··· Texte extrait
La question du vernaculaire contemporain mérite d'être posée alors que partout le conservatisme et la tradition exaltent les valeurs du passé révolu. Refaire comme avant devient le refuge face à une perte de sens et nous sommes bien loin du pastiche postmoderne qui établissait une sorte de distance humoristique avec l'architecture classique. Faire chic aujourd'hui, c'est faire comme avant. Mais de quel avant parle-t-on ? Certainement celui du XIXe siècle, souvenir d'une période opulente. Mais cela ne doit pas cacher l'émergence d'un vernaculaire contemporain qui dans son actualité n'a rien à voir avec ce passé révolu. Il appuie sur la disruption contemporaine.

L'anti-bricolage du vernaculaire contemporain

Bâtiment disruptif

À grands cris, on parle d'ubérisation de la société contemporaine et de la dégradation des cadres traditionnels de l'échange marchand avec l'évincement des acteurs historiques au profit de nouveaux venus plus agressifs. Cela touche des domaines comme les mobilités, l'hôtellerie ou la musique. Se limiter à cela serait aller vite en besogne en oubliant que la disruption est bien plus profonde et touche tous les secteurs de l'économie dont la construction. L'émergence des grandes surfaces en périphérie des villes a pu être vécue comme une disruption du commerce traditionnel fragmenté mais spécialisé. Concentrées sur les produits de consommation courante, ces grandes surfaces se sont peu à peu spécialisées dans des niches dont les matériaux de construction en apportant une disruption très importante mais mal été observée.
Les métiers de la construction se caractérisaient jusqu'alors par un apprentissage lent des techniques et des pratiques et par la transmission d'une morale constructive. Ils puisaient leurs racines dans le compagnonnage et l'art du bel ouvrage. Ces métiers longtemps ont puisé leurs racines dans une tradition séparant clairement le bricolage de la construction. Cela ne voulait pas dire que l'on ne pouvait pas construire soi-même, mais dans ce cas, l'autoconstruction répondait à des règles simples, garanties par la rusticité des matériaux mis en œuvre et des gestes reconduits séculairement.
······
··· Bloc de données
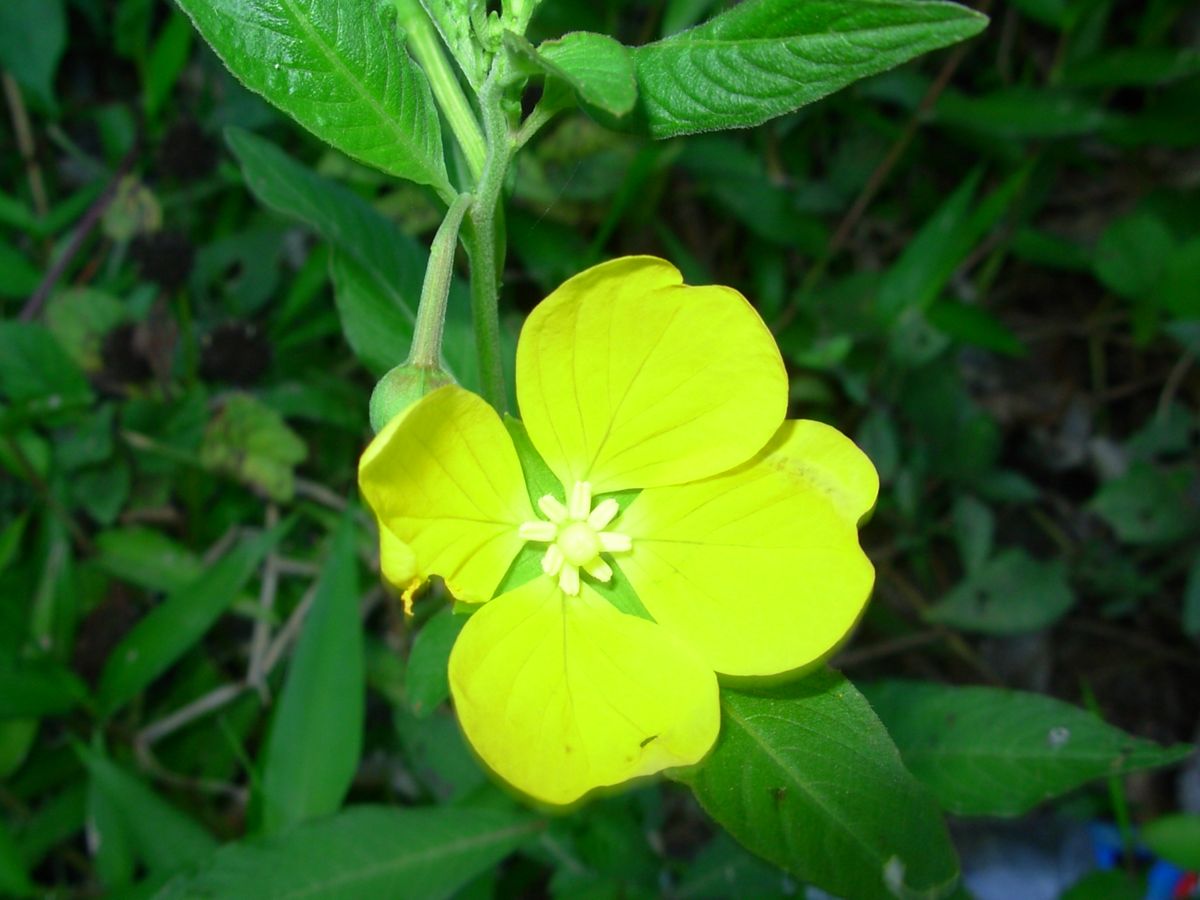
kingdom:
······
--- Consigne ---
Relevez les domaines que le texte sur le vernaculaire contemporain donne en exemple de secteurs touchés par l'ubérisation.

--- Réponse attendue ---
les mobilités, l'hôtellerie, la musique